Nearly three thousand attorneys joined the rolls of the U.S. Supreme Court bar from October to May, a Supreme Court spokesperson told Bloomberg BNA May 13.
Bar admission is essential for attorneys practicing before the court. “For nearly all purposes, the rules of the Court require that every party (unless appearing pro se) be represented by at least one member in good standing of the Supreme Court Bar,” according to a leading Supreme Court treatise, Stephen M. Shapiro et al., “Supreme Court Practice” §20.1 (10th ed. 2013).
But it’s unlikely that all the members of the Supreme Court bar — totaling more than 300,000 throughout the court’s history, according to Supreme Court Practice — have business before the high court.
So why do so many attorneys shell out the $200 lifetime admission fee?
"[P]referred admission and seating at key Court arguments” may be the biggest reason, Joe Libertelli, Director of Alumni Relations at the University of the District of Columbia David A. Clarke School of Law, Washington, told Bloomberg BNA in an May 12 e-mail.
“Beyond that, of course, many enjoy having the impressive framed document on their office wall,” Libertelli, whose school sponsors alumni bar admissions once or twice a term, said.
Public seating in the Supreme Court courtroom is extremely limited and available on a “first-come, first-seated basis,” according to the court’s website.
Members of the public generally must begin standing in line hours before the arguments begin at 10 a.m.
But members of the Supreme Court bar have their own section in the courtroom.
Although the “bar section” is also first-come, first-seated, the line is typically shorter.
The seating is also superior. “Attorneys who are admitted as members of the Supreme Court Bar may be seated in the chairs just beyond the bronze railing,” directly behind the arguing attorneys, the court’s website says.
Moreover, bar members have access to the court’s library.
Under Supreme Court Rule 2.1, only “appropriate” court personnel, bar members, “Members of Congress and their legal staffs, and attorneys for the United States and for federal departments and agencies,” may use the library.
So how does an attorney access these perks? The requirements for admission are actually quite simple.
Under Rule 5.1. “To qualify for admission to the Bar of this Court, an applicant must have been admitted to practice in the highest court of a State, Commonwealth, Territory or Possession, or the District of Columbia for a period of at least three years immediately before the date of application; must not have been the subject of any adverse disciplinary action pronounced or in effect during that 3-year period; and must appear to the Court to be of good moral and professional character.”
The applicant must also get two current members of the Supreme Court bar to sponsor him or her.
“No attempt has ever been made to test an applicant’s qualifications to engage in appellate advocacy or to limit admission to those with experience as an appellate counsel,” Supreme Court Practice says.
Accordingly, thousands of attorneys from all areas of practice are admitted to the Supreme Court bar each year.
There are two ways to gain admittance — in court and on written motion.
While admission by written motion is slightly more common, the day can be memorable for those that are able to take advantage of in-court admission.
Admission in court can take place on either “an argument day before the entire Court with the Chief Justice presiding,” or “on a non-argument day with one of the justices hearing and deciding on motions for admission,” Libertelli explained.
“On argument days, a group is limited to 12. On non-argument days, the group can be as large as 50,” he said.
Libertelli said his school generally opts for the argument day group admission ceremonies.
On the morning of the group admission, the applicants and their guest meet in the Supreme Court Cafeteria for breakfast, Libertelli said. “Many times the Clerk of the Court stops by to welcome us and to explain the process.”
“The group is then escorted from the cafeteria to a secure conference room where photos are taken,” he said. “A welcome and instructions are provided by a staff member from the Office of Admission.”
“Then the group is ushered into the Courtroom, with the applicants seated up front and guests a bit further away,” Libertelli said.
“The Chief Justice, before the entire court, then calls groups one at a time.
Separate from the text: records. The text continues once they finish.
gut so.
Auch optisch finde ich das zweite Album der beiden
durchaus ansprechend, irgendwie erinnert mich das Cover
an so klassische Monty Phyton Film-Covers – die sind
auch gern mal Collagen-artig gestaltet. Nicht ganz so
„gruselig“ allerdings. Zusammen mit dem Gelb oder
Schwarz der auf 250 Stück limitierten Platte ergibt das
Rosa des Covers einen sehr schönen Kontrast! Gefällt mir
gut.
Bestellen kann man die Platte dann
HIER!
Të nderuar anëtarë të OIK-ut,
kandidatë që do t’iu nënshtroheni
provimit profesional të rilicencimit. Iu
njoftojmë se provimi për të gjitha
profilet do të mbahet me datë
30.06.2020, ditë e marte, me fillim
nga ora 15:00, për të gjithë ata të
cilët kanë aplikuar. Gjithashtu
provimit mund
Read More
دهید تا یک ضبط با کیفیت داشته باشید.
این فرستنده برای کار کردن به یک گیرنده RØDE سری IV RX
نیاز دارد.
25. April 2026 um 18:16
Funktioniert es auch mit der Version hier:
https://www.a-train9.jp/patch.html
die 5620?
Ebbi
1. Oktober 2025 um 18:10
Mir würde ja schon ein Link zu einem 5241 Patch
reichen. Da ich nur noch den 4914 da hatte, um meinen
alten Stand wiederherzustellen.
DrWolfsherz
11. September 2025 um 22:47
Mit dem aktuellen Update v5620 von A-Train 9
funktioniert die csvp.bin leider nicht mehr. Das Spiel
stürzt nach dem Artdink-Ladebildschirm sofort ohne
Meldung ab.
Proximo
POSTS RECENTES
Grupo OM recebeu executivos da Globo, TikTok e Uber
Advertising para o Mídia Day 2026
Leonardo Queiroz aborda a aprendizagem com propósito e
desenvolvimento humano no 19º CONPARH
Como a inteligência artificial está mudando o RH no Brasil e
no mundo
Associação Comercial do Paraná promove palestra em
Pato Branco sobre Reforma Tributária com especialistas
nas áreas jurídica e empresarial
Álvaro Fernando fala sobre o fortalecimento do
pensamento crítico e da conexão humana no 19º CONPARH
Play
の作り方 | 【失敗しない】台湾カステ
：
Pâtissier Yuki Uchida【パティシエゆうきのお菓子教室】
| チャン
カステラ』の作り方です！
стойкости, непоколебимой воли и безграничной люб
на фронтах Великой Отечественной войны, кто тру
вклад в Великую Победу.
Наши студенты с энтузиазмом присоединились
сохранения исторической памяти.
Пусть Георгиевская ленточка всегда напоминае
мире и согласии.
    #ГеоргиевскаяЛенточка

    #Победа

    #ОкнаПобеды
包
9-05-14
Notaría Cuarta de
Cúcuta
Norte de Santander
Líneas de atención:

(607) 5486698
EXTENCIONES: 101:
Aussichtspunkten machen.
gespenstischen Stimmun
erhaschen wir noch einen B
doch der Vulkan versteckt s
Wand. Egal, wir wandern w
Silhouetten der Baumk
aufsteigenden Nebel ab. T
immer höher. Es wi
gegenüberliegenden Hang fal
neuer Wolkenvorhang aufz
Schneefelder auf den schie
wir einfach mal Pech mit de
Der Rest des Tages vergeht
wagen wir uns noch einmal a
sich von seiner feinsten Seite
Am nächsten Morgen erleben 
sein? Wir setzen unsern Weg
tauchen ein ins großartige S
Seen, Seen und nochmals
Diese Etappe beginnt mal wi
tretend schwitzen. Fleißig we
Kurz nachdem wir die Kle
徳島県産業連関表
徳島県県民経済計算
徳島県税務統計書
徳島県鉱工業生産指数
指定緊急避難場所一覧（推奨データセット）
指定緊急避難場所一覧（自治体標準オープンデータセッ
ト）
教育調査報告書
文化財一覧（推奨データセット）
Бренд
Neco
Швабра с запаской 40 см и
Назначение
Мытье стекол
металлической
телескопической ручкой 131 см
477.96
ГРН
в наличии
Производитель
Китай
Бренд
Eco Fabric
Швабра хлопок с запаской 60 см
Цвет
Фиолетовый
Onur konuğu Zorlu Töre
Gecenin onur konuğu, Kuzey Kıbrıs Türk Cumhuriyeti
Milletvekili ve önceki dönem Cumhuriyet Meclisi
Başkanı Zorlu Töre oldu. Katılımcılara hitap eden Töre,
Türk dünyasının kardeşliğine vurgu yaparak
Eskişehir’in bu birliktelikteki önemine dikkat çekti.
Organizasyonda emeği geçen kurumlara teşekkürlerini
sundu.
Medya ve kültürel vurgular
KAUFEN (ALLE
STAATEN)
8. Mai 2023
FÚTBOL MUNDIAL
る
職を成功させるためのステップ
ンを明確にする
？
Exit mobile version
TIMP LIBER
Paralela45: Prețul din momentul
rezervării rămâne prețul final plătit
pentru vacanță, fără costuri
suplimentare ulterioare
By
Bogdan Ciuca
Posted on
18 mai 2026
They rise. Individual names are called. And a movant, in our case, Dean Shelley Broderick, herself a member of the Supreme Court Bar, states that the applicants meet the requirements and moves their admission.”
The Supreme Court Clerk’s Office distributes a specific statement to be used when moving admission, the Supreme Court Practice treatise notes.
“The moving party should not add to or embellish this prescribed statement,” the treatise says. “Indeed, the movant is specifically instructed that, '[i]f you alter the motion . . . , the Chief Justice might take the motion under advisement rather than grant it.’ ”
“After the groups have been admitted, the attorneys and guests are given an opportunity to leave the courtroom or remain for one or both arguments,” Libertelli explained.
“Most stay and soak up the historic atmosphere,” he said.